Booksellers administers the New Zealand Book Awards.

"The New Zealand Book Awards are multi-category, so in terms of her specialty being fiction, she won the top prize," Gould said.

"I think putting down the judges here in New Zealand was pretty bad form... I don't think it did her brand any good at all."

Broadcaster Miriama Kamo, who convened last year's judging panel, said the judges had been "really proud and really thrilled" to give Catton the fiction award.

"We certainly as judges felt we had honoured her and that was the right thing to do," she said.

"I disagree with her that she has been cut down in any way. Her book has been celebrated across the world and no less, in my view, in New Zealand."

Victoria University Press publisher Fergus Barrowman defended Catton, saying he would always stand by an author's right to express their point of view.

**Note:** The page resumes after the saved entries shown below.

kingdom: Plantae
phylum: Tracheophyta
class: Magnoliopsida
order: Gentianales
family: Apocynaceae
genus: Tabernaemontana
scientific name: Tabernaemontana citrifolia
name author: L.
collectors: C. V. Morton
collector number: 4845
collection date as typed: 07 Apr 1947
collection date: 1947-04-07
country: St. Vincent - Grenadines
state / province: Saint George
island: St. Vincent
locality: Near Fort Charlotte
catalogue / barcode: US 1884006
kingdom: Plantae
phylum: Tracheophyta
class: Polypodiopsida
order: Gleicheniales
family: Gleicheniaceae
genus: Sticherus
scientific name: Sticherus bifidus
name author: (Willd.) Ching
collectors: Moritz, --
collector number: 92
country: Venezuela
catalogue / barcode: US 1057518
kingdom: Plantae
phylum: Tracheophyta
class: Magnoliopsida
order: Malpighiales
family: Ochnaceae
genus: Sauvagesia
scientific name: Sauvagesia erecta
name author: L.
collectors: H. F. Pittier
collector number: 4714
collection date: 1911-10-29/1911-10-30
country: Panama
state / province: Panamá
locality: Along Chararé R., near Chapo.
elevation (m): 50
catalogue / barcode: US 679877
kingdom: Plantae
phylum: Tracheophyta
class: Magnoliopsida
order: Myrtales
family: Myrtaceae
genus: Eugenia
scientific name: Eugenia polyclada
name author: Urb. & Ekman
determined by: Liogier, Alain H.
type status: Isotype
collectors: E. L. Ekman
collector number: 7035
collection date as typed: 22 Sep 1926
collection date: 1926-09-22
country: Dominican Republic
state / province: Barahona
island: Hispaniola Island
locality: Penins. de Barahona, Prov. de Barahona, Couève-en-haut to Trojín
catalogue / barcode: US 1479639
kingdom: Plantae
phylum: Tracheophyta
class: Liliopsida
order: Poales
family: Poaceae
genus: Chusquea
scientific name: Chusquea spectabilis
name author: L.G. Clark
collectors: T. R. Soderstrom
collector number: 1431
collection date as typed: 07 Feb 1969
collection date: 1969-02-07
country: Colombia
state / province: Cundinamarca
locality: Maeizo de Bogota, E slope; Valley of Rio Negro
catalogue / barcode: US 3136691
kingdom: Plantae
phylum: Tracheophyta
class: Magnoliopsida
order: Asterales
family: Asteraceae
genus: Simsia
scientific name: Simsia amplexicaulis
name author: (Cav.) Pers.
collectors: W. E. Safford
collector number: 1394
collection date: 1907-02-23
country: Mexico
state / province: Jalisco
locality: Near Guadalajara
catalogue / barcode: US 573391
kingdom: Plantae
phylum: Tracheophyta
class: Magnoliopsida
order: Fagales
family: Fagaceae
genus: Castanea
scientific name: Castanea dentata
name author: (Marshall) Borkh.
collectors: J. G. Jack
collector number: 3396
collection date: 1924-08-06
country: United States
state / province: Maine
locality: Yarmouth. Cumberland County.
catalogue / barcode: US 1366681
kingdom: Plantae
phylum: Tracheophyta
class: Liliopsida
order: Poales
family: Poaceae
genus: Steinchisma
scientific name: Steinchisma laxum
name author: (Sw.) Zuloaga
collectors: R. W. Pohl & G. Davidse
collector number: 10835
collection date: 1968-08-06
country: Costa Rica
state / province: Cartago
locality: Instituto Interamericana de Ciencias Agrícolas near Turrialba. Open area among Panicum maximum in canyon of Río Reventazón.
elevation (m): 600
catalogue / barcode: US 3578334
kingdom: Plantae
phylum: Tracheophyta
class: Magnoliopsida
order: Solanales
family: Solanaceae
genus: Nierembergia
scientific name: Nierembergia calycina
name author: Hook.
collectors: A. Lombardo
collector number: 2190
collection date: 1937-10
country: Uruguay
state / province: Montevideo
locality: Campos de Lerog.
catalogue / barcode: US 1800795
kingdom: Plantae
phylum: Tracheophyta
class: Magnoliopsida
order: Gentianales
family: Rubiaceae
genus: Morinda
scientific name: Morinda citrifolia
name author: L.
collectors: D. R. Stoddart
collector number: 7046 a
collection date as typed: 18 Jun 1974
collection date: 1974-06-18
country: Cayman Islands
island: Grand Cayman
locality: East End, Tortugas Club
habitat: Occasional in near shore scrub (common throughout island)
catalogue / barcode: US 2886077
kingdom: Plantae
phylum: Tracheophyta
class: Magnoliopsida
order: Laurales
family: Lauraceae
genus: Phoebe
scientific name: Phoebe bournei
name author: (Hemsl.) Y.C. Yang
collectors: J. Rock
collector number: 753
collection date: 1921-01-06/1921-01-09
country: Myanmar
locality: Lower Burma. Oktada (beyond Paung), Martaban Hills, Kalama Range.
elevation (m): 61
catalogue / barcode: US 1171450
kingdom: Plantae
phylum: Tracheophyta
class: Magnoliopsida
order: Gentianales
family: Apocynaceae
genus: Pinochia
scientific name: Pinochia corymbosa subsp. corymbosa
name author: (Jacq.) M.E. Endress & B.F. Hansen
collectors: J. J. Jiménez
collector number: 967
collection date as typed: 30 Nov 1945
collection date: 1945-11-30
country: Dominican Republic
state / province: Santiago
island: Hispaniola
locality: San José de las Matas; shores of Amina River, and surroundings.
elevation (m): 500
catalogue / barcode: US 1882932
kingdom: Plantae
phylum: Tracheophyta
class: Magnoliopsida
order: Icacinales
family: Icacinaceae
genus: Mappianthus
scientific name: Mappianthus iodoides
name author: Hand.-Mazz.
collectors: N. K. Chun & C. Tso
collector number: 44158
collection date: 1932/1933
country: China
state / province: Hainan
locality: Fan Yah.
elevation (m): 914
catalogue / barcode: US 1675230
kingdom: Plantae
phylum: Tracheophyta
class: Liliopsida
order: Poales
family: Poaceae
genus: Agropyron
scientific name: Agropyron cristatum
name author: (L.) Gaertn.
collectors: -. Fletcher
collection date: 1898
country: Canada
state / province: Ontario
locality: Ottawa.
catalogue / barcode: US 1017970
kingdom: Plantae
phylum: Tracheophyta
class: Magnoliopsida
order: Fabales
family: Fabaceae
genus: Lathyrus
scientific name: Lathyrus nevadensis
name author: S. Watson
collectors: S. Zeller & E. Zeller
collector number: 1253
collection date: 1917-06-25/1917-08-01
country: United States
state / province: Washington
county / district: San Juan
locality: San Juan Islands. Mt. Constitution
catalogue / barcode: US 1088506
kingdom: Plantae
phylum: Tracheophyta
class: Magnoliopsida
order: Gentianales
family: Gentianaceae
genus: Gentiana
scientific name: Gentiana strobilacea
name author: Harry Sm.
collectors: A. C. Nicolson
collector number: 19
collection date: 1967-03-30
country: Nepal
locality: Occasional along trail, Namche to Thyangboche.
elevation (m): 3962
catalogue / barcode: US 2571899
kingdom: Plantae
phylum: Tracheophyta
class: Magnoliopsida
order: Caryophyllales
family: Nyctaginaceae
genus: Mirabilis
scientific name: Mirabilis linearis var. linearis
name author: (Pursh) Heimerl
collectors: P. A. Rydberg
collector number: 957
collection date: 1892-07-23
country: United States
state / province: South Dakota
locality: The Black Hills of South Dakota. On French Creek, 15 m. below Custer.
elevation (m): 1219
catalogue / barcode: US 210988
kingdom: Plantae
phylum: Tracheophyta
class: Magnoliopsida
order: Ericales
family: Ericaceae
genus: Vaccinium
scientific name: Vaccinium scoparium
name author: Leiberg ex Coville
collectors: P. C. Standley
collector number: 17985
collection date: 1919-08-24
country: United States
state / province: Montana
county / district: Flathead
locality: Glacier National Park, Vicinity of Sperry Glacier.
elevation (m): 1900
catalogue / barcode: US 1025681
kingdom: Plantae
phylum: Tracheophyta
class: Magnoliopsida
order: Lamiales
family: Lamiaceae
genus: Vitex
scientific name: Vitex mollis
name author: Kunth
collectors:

He declined to comment specifically on Catton's reported remarks, but said he believed they had "definitely" been taken out of context.

Meanwhile RadioLive host Sean Plunket added to the fracas by describing Catton as an "ungrateful hua" on air this morning.

Hua is a shortened version of the Maori word "upoko kohua", which means "may your head be boiled and eaten".

Plunket accused Catton of being a traitor and criticised her for bagging New Zealand when she had a taxpayer-funded job as a lecturer in creative writing at the Manukau Institute of Technology.

Some listeners misheard Plunket, thinking he had called Catton an "ungrateful whore", and took to social media to express their outrage.